No contradiction. STATIC electric field is different from MOVING one (due to relativistic space contraction in the direction of motion). THE DIFFERENCE BETWEEN ELECTRIC FIELD OF STATIC CHARGE AND ELECTRIC FIELD OF MOVING CHARGE IS WHAT WE CALL (=LABEL) "A MAGNETIC FIELD". Due to relaticistic nature of this field, it depends not only on the magnitude of velocity of the moving charge but also on the relative position of observer vesus the charge - for example, it is zero on the axis of motion and non-zero anywhere else: B = q[v x r]/r ([v x r] = vector product of the velocity of charge and position of the observer in respect to the charge.
It is convenien labeling, because after that you may consider complex moving (or changing which is the same) electric field as if it would havre two distinctive components: "electrostatic" E and a "magnetic" B (although it is ideologically incorrect, and less confusing term is "electromagnetic" field)
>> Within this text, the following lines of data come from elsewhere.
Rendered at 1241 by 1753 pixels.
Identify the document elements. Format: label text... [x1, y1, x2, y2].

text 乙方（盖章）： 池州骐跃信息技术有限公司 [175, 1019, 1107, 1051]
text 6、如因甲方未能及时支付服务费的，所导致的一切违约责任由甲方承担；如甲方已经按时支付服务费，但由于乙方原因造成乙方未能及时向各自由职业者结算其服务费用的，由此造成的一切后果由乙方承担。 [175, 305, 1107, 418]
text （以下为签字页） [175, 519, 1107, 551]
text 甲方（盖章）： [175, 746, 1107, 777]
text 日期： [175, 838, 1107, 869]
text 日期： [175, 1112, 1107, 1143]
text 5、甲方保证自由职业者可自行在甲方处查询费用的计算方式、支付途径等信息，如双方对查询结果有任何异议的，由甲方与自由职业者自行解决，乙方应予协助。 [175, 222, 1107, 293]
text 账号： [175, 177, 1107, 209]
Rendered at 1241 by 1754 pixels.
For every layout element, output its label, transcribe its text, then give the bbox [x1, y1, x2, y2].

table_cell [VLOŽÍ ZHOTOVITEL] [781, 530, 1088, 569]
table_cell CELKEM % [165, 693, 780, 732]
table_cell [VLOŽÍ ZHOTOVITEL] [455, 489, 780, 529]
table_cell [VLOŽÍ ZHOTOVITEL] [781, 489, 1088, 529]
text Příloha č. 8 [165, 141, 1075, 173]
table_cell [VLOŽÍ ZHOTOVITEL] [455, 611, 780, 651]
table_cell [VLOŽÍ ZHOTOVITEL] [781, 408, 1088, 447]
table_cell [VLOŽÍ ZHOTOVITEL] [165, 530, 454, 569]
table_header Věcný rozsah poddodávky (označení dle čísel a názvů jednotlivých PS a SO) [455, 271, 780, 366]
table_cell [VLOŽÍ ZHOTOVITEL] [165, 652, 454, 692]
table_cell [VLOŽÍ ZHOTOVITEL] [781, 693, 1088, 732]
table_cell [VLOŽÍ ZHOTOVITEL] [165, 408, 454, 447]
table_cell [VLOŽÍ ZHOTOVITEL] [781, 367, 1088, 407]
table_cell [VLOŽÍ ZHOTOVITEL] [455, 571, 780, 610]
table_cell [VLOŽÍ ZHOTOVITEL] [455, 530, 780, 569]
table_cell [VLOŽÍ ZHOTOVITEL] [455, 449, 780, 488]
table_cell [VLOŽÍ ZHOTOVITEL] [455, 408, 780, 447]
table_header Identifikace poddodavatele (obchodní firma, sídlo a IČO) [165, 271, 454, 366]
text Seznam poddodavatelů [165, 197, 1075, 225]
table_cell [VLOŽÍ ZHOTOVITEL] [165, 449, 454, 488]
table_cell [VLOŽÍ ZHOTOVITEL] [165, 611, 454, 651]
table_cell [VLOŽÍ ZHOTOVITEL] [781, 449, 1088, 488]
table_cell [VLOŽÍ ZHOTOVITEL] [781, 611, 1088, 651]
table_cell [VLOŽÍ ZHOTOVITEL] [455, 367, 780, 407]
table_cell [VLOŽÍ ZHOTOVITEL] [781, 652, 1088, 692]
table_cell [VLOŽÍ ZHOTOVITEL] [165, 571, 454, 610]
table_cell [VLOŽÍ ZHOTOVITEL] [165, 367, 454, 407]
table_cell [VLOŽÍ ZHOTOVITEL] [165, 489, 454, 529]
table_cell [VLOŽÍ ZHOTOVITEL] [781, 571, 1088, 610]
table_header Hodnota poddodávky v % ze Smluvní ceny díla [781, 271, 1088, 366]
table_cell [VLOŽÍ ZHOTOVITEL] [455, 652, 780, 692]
If charge is accelerating, then its field is no longer constant (=does not depend on time) as it was when charge was moving with constant velocity. Now this field it is changing in time too. Now in addition to relativity (magnetic component) we have to take into consideration mass (inertia) of the field as it has energy in it and energy has inertial and gravitational properties. This means that if you suddenly shift non moving before charge from point A to point B, then the electric field far from the charge due to inertia does not change and will still continue to point to the point A. But, of course the electric field next to the charge should point to the charge itself, i.e. to the new position B. So, somewhere in between the field should change direction from A to B. And this change of direction starts moving as an expanding spherical shell with the center at the point B. Turns out that this shell expands with finite speed, and careful measurements of this speed had shown that this "disturbed" area where electric field changes direction from old position to new always moves with the same speed (about 3x10^8 m/sec). People who experimented with moving charges (mainly with electrons) noticed that because this shell moves without changing the shape of "disturbance" envelope, i.e. like a moving of pressure disturbance in the air or like a disturbance of surface of water across a pond after you thrown a rock in it, decided to use similar equations to describe details of its motion as traditionally used for air or water motion (called wave equations). They also decided that instead long expression "disturbance of electric field of charge due to accelerated motion of the charge" it is more convenient to label it by some shorter label. Some called it "electromagnetic disturbance", some "electromagnetic wave", some "radiowave", some "elecromagnetic radiation", some "radio signal", etc. Later they discovered that although equation of e/m wave (which can be derived from Maxwell equations for E and B components of moving charge) indeed very accurately describes
behaviour of electromagnetic radiation as it propagates via vacuum and all kind of matter. But when it comes to influence other electric charges, this influence is always descrete: wave energy can change only by certain non-zero number. So e/magnetic field energy appeared to occupy only a discrete set of levels, much like levels of energy of electron in an atom, but levels unlike in atom are equidistantly spaced. Measuring spacing between states of energy of electromagnetic disturbance revealed that if this disturbance was created by charge oscillating with constant frequency f (thus, the disturbance also oscillates with the same frequency f), then the spacing between energy levels of such e/magnetic field is equal hf where h is the Plank constant. Because of equal spacing for monofrequent e/magnetic field (they call it "monochromatic" field or "monochromatic radiation") they decided to label this spacing by a word "photon".
Later the new branch of physics describing this phenomenon emerged (and was labeled "electrodynamics") gave more accurate and more coplete quantum mechanical description of many properties of this e/magnetic field than classic Maxwellian equations did. |